Yes, they have their opinions and they couldn't be more up front about them. I enjoy diverse opinions but given a choice I'd rather read a balanced history book than one slanted to any political persuasions. There are exceptions, of course. Paul M. Johnson is an enjoyable writer who isn't afraid of a bit of research and he is a man of fixed opinions but he's quite upfront about his point of view. He doesn't pretend to be unbiased or dispassionate so even though I frequently disagree with his views, I enjoy reading his work. He makes his case and dares you to disagree. He's also frequently laugh out loud funny. The same goes for Eric Hobsbawm, Christopher Hitchens and Susan Jacoby. The tell it as they see it never forgetting to inform and engage along the way.

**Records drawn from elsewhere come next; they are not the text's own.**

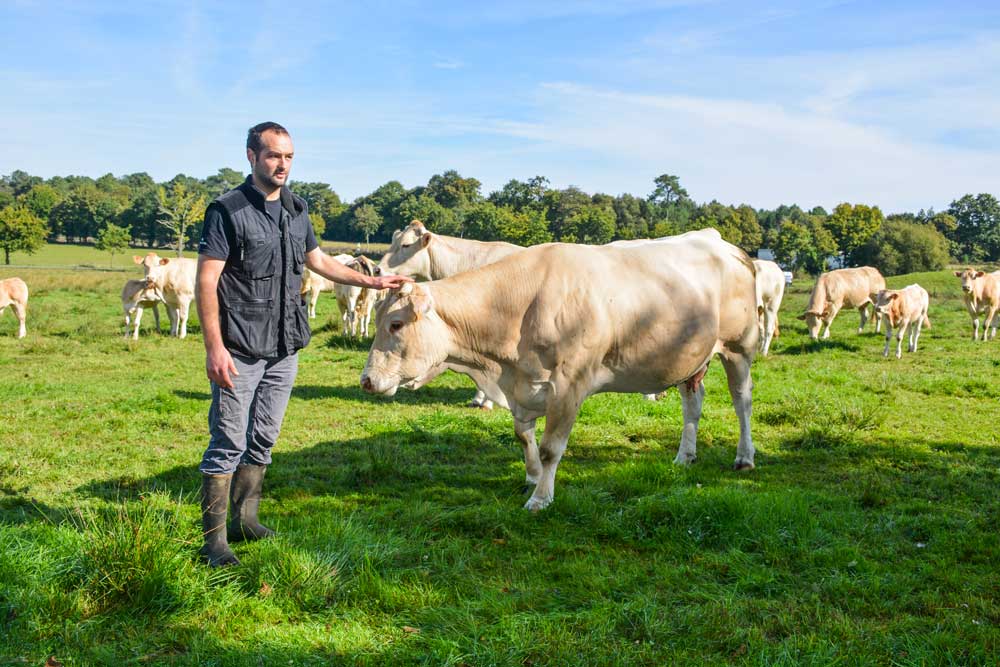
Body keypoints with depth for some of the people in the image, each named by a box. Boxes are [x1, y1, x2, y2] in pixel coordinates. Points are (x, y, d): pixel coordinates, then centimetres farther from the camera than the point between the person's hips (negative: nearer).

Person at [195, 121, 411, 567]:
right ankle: (214, 539, 5)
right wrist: (214, 347, -20)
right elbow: (206, 282, -13)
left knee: (263, 440, 13)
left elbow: (319, 262, 25)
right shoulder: (228, 210, -9)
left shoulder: (296, 210, 12)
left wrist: (372, 282, 22)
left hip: (284, 350, 7)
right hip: (239, 352, -7)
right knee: (228, 444, -3)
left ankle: (244, 521, 26)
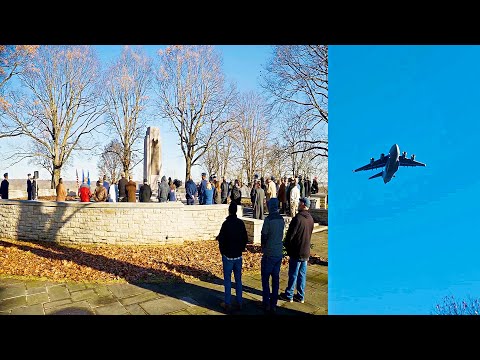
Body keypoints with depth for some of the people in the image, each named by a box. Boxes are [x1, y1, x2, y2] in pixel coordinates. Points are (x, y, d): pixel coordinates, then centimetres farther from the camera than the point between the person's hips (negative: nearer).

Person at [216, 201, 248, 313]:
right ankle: (239, 303, 20)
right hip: (238, 256, 4)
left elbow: (221, 239, -11)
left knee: (227, 281, 6)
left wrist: (222, 252, 6)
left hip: (228, 256, -4)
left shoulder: (226, 223, -16)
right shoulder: (241, 223, -4)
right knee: (238, 280, 13)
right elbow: (245, 238, 2)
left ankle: (228, 304, 12)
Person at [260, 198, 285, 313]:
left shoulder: (269, 219, -17)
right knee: (276, 279, 13)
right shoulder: (281, 219, 1)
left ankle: (266, 304, 14)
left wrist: (263, 248, 6)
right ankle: (273, 304, 21)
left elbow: (264, 236, -11)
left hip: (269, 254, -6)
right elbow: (281, 235, 8)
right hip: (279, 253, 6)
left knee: (265, 279, 9)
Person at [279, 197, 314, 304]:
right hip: (306, 252, 7)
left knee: (293, 275, 5)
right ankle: (300, 296, 23)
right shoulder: (311, 219, 4)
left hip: (296, 252, -7)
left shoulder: (298, 218, -20)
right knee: (302, 275, 14)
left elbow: (290, 236, -15)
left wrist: (287, 247, 1)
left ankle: (289, 295, 17)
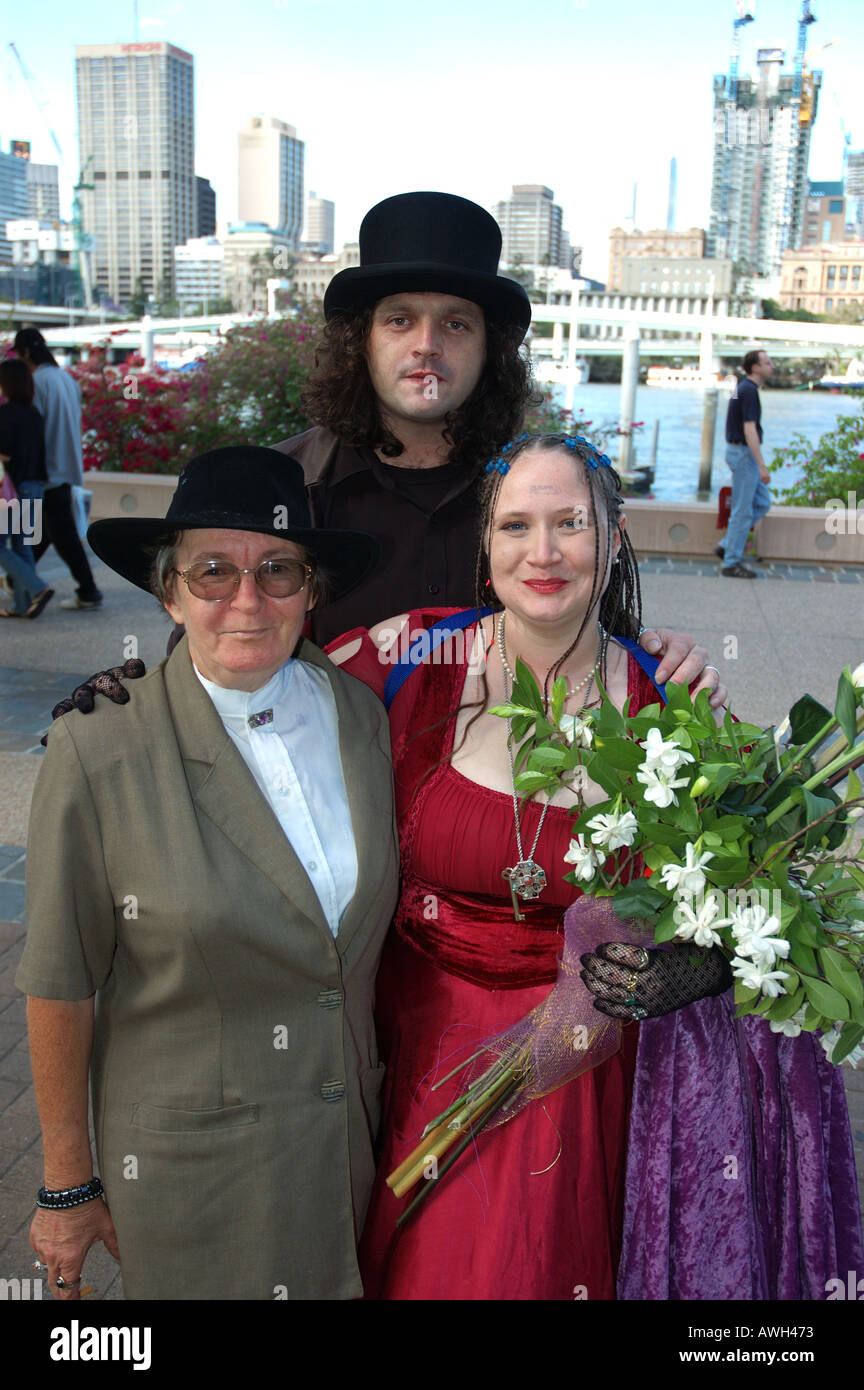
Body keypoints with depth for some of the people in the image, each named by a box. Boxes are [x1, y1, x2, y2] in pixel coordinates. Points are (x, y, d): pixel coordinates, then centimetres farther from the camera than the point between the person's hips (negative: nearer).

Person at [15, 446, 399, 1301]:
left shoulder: (363, 716, -7)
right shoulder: (98, 756, -20)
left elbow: (377, 916, 5)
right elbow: (60, 988, -12)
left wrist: (379, 1090, 8)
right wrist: (67, 1187, -3)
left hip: (352, 1134, 4)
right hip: (191, 1167, -4)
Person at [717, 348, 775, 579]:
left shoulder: (743, 388, 14)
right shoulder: (749, 391, -17)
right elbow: (749, 430, -22)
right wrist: (762, 466, -22)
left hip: (738, 450, 10)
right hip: (744, 453, -10)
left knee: (762, 502, 14)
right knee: (742, 511, -4)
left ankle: (727, 546, 16)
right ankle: (731, 563, 3)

On occasion I found myself disagreeing with the authors' too sweeping dismissiveness of the possibility that anything positive came from the Sixties. The New Left represented only a portion of the events of that decade and while Collier and Horowitz effectively dismantle any illusions that might remain about that on occasion they write as if the New Left was the only story from that time. I kept coming back to the comments one interviewee made of Fay Stender "It should count for something that she wanted to be a force for good in this world." He could be speaking of a generation.

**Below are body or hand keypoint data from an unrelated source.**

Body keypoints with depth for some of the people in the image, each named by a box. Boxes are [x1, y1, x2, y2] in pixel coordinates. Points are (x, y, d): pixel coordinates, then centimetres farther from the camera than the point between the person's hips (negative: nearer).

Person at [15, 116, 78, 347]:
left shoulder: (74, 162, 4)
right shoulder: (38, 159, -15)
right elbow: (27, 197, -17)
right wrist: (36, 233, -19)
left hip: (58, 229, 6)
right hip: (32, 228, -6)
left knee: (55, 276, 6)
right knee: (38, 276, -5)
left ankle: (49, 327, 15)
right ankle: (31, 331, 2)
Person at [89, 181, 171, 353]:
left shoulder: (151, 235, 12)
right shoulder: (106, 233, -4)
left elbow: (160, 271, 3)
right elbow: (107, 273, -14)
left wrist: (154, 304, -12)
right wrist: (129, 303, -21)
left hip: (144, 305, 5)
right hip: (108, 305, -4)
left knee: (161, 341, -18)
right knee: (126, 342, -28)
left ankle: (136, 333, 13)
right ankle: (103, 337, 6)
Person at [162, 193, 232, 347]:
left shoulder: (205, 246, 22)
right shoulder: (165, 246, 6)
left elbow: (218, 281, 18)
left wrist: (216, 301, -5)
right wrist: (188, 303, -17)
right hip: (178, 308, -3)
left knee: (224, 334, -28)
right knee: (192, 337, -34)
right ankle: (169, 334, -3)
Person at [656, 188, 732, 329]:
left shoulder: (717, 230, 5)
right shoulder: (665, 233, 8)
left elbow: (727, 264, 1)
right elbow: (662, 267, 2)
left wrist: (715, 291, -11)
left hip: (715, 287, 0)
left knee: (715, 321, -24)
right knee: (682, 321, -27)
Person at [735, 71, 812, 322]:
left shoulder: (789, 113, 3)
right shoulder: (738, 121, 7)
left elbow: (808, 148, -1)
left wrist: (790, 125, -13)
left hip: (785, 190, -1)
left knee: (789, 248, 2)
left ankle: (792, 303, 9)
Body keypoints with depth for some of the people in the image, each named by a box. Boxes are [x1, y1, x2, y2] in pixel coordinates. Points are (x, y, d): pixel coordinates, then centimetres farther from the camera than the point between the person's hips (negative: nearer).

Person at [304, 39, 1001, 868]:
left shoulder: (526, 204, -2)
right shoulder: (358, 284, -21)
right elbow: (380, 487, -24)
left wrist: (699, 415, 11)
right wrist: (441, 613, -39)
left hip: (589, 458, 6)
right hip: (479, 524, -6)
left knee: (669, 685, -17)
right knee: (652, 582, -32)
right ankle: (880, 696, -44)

If you like smart writing with an eye for the absurd and are willing to read and decide for yourself whether or not you agree with the author, this book is highly recommended.

Who Wants to Marry a Millionairess?


In 18th Century England, if you were a second son with few prospects or a noble first-born son whose family fortune had run low you had one option to consider: marry a woman who was the sole heir to a large fortune. Like magic, her fortune would become yours entirely and she would cease to exist in the eyes of the law. It was like the lottery, only with a religious ceremony. Mary Eleanor Bowes was one such heiress who married first the Count of Strathmore and then the inspiration for Thackeray's Barry Lyndon. Mary Eleanor, to put it kindly, had atrocious taste in men.

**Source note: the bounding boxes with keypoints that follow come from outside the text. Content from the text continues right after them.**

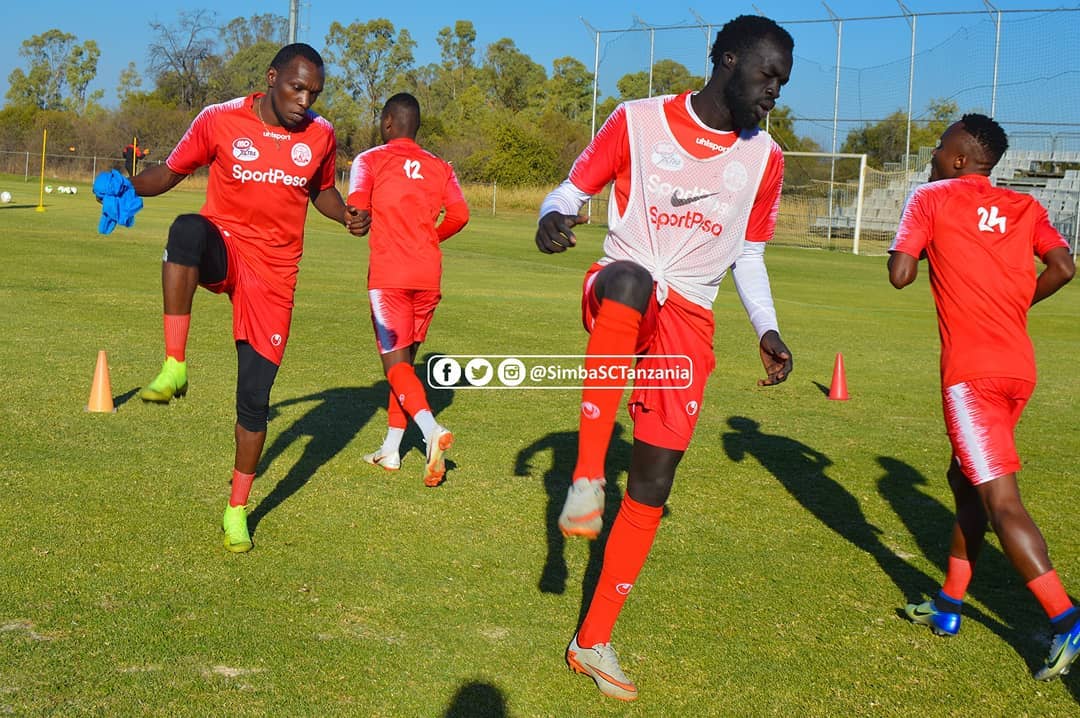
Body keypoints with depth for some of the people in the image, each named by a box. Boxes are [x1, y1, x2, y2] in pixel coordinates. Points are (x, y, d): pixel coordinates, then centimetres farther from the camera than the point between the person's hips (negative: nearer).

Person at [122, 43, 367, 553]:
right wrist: (128, 186, -16)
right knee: (189, 229, -40)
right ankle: (174, 368, -36)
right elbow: (171, 172, 4)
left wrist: (346, 215, -1)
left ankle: (237, 510, 19)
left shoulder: (320, 135, 2)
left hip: (275, 271, 2)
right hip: (224, 248, -2)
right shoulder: (220, 120, -6)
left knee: (255, 396, 0)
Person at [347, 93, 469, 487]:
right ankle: (391, 449, 21)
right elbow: (459, 214, -1)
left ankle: (431, 428, -29)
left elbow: (356, 211, -12)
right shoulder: (439, 167, 11)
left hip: (388, 275, -4)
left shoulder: (370, 161, 0)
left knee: (396, 362, -4)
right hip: (428, 276, 5)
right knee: (405, 357, 16)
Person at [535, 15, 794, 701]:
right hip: (620, 295, -3)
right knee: (631, 276, -42)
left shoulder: (764, 157, 11)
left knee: (654, 485, -2)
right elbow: (575, 188, 4)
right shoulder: (639, 121, 0)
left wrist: (768, 329, 6)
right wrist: (555, 215, -20)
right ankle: (587, 475, -39)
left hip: (688, 321, 3)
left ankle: (594, 640, 13)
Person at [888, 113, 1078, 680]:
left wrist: (919, 243, 14)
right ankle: (948, 605, 26)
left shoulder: (931, 199, 0)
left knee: (1000, 500, -8)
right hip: (1020, 368, 7)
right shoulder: (1024, 206, 13)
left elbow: (899, 274, -7)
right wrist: (1015, 302, 16)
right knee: (966, 479, 19)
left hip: (971, 371, -7)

Wendy Moore's entertaining Wedlock tells the story of Mary Eleanor fight to divorce her rogue of second husband and fans of Stella Tillyard's Aristocrats and Amanda Foreman's biography of Georgina, Duchess of Devonshire will find themselves at home. This is popular history that is as accessible as it is enjoyable. Prior knowledge of the times is not required but those familiar with the era won't find the background provided tedious. Moore sets out to inform and entertain and she accomplishes both. The story does bog down a tad in the middle - given that the topic at hand the abuse Mary Eleanor suffers at the hands of husband #2 Andrew Stoney that's not too surprising. Moore so effectively paints a picture of the villainous Stoney that readers may find themselves, like me, sorely disappointed that hanging wasn't an option for this cretin.

This is a story of female empowerment Georgian-style and sisterhood; it's also the story of conning someone into marriage that is so complex and so amazing it's no wonder Thackeray made a novel of it. Along the way we have bad behavior among the rich and famous (including a year of girl-gone-wild antics from Mary Eleanor that would leave Britney Spears saying, "Wow, that's trashy.") and Georgian phrasing that never fails to entertain. I, for one, plan on using the phrase "my deranged finances" at tax time next year. When the Court responds to one of Stoney's lunatic lawsuits with the words "If it be possible to conceive the Husband, of all others, who ought the least to be permitted to question any such Dispositions made by a Wife, the Appellant is that Husband" you know that this is the 18th Century legal equivalent of "You have got to be kidding."

Highly recommended for fans of history and biographies.

Kindle note: no photographs or linked footnotes.